- **INSTRUCTIONS FOR THE TASK**:
Reproduce each line of the material that follows, word for word.

- **INPUT RECORDS**:

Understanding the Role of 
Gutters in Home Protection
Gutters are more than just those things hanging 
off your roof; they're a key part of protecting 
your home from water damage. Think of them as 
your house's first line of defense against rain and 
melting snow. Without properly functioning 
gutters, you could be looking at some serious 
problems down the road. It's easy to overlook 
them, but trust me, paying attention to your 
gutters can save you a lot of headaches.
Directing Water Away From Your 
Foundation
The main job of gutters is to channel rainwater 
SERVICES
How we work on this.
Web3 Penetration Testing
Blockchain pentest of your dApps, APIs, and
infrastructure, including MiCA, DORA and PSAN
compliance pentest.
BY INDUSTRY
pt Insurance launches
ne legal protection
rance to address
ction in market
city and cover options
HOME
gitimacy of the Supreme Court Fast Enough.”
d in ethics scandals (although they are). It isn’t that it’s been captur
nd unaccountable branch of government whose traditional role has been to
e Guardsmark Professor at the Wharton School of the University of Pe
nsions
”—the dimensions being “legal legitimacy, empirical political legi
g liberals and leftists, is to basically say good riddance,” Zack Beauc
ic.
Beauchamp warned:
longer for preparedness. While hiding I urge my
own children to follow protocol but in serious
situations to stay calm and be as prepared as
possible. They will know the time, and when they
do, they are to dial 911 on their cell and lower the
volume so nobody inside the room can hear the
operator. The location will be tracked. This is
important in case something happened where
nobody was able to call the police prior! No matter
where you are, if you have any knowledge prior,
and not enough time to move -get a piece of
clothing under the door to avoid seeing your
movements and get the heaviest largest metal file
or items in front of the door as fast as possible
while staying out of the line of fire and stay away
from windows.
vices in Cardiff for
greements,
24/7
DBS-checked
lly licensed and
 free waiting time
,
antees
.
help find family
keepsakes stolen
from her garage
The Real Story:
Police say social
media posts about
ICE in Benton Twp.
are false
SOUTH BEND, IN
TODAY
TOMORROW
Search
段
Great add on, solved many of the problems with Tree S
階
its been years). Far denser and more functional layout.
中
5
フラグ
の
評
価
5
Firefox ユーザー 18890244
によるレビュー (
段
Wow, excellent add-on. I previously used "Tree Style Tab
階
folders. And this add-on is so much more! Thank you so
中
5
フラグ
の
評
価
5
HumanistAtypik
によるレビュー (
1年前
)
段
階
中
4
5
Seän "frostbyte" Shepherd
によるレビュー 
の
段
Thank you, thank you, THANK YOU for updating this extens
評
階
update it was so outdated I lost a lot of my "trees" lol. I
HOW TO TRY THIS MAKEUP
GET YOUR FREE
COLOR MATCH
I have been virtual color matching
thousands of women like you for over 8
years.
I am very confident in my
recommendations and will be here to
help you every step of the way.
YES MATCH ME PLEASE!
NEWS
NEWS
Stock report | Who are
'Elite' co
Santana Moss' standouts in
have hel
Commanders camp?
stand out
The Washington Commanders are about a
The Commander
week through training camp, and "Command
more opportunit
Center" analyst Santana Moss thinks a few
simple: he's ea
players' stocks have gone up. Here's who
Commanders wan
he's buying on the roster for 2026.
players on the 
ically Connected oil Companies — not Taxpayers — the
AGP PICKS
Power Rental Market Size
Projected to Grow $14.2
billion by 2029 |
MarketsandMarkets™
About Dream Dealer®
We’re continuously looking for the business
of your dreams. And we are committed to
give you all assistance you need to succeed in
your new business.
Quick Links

- **RESPONSE AREA**:
Understanding the Role of 
Gutters in Home Protection
Gutters are more than just those things hanging 
off your roof; they're a key part of protecting 
your home from water damage. Think of them as 
your house's first line of defense against rain and 
melting snow. Without properly functioning 
gutters, you could be looking at some serious 
problems down the road. It's easy to overlook 
them, but trust me, paying attention to your 
gutters can save you a lot of headaches.
Directing Water Away From Your 
Foundation
The main job of gutters is to channel rainwater 
SERVICES
How we work on this.
Web3 Penetration Testing
Blockchain pentest of your dApps, APIs, and
infrastructure, including MiCA, DORA and PSAN
compliance pentest.
BY INDUSTRY
pt Insurance launches
ne legal protection
rance to address
ction in market
city and cover options
HOME
gitimacy of the Supreme Court Fast Enough.”
d in ethics scandals (although they are). It isn’t that it’s been captur
nd unaccountable branch of government whose traditional role has been to
e Guardsmark Professor at the Wharton School of the University of Pe
nsions
”—the dimensions being “legal legitimacy, empirical political legi
g liberals and leftists, is to basically say good riddance,” Zack Beauc
ic.
Beauchamp warned:
longer for preparedness. While hiding I urge my
own children to follow protocol but in serious
situations to stay calm and be as prepared as
possible. They will know the time, and when they
do, they are to dial 911 on their cell and lower the
volume so nobody inside the room can hear the
operator. The location will be tracked. This is
important in case something happened where
nobody was able to call the police prior! No matter
where you are, if you have any knowledge prior,
and not enough time to move -get a piece of
clothing under the door to avoid seeing your
movements and get the heaviest largest metal file
or items in front of the door as fast as possible
while staying out of the line of fire and stay away
from windows.
vices in Cardiff for
greements,
24/7
DBS-checked
lly licensed and
 free waiting time
,
antees
.
help find family
keepsakes stolen
from her garage
The Real Story:
Police say social
media posts about
ICE in Benton Twp.
are false
SOUTH BEND, IN
TODAY
TOMORROW
Search
段
Great add on, solved many of the problems with Tree S
階
its been years). Far denser and more functional layout.
中
5
フラグ
の
評
価
5
Firefox ユーザー 18890244
によるレビュー (
段
Wow, excellent add-on. I previously used "Tree Style Tab
階
folders. And this add-on is so much more! Thank you so
中
5
フラグ
の
評
価
5
HumanistAtypik
によるレビュー (
1年前
)
段
階
中
4
5
Seän "frostbyte" Shepherd
によるレビュー 
の
段
Thank you, thank you, THANK YOU for updating this extens
評
階
update it was so outdated I lost a lot of my "trees" lol. I
HOW TO TRY THIS MAKEUP
GET YOUR FREE
COLOR MATCH
I have been virtual color matching
thousands of women like you for over 8
years.
I am very confident in my
recommendations and will be here to
help you every step of the way.
YES MATCH ME PLEASE!
NEWS
NEWS
Stock report | Who are
'Elite' co
Santana Moss' standouts in
have hel
Commanders camp?
stand out
The Washington Commanders are about a
The Commander
week through training camp, and "Command
more opportunit
Center" analyst Santana Moss thinks a few
simple: he's ea
players' stocks have gone up. Here's who
Commanders wan
he's buying on the roster for 2026.
players on the 
ically Connected oil Companies — not Taxpayers — the
AGP PICKS
Power Rental Market Size
Projected to Grow $14.2
billion by 2029 |
MarketsandMarkets™
About Dream Dealer®
We’re continuously looking for the business
of your dreams. And we are committed to
give you all assistance you need to succeed in
your new business.
Quick Links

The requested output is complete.